Life history/Behavior
Black grouper spawn between May and August. As in many species of grouper, the young start out predominantly female, transforming into males as they grow larger.
Food and feeding habits
Adult black grouper feed mainly on fish and sometimes squid, and juveniles feed mainly on crustaceans.
Other Names
rockfish; Portuguese: badejo-ferro, badejoquadrado; Spanish: bonaci, cuna bonací, cuna guarei.
Distribution
Black grouper occur from Bermuda and Massachusetts to southern Brazil, including the southern Gulf of Mexico, and occur commonly to occasionally in the Florida Keys, the Bahamas, and Cuba and throughout the Caribbean.
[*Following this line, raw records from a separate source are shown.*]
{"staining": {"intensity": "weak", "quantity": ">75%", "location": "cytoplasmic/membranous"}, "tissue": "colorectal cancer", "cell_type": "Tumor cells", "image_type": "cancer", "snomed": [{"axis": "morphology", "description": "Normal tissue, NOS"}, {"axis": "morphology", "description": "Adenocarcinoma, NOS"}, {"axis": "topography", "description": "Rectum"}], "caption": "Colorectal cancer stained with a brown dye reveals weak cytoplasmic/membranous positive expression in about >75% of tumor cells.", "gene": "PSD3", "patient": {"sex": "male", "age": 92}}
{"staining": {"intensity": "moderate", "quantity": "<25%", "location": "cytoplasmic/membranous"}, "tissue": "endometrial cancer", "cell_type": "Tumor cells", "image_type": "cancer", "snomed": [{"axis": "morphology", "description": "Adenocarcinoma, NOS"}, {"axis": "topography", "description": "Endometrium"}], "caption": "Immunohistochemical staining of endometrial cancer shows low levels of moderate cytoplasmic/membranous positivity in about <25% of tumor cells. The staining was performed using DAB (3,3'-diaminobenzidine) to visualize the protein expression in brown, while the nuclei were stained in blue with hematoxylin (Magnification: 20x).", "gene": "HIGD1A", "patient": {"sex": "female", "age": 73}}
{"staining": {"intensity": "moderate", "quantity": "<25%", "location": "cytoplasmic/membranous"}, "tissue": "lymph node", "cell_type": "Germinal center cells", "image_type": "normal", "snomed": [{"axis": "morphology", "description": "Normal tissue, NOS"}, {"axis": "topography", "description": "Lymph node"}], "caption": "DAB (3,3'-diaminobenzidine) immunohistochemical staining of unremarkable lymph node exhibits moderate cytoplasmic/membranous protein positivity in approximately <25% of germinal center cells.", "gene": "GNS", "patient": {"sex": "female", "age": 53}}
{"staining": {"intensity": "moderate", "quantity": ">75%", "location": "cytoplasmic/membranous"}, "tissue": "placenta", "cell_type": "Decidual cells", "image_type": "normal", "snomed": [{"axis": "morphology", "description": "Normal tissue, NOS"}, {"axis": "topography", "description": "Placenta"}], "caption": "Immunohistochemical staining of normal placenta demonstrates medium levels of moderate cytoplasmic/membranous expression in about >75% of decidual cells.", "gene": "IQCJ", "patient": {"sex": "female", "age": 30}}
Adults are unknown on the northeastern coast of the United States.
Habitat
Black grouper are found away from shore, near rocky and coral reefs and dropoff walls in water more than 60 feet deep. Although black grouper typically drift just above the bottom, young fish may inhabit shallow water inshore, and adults occasionally frequent open water far above reefs.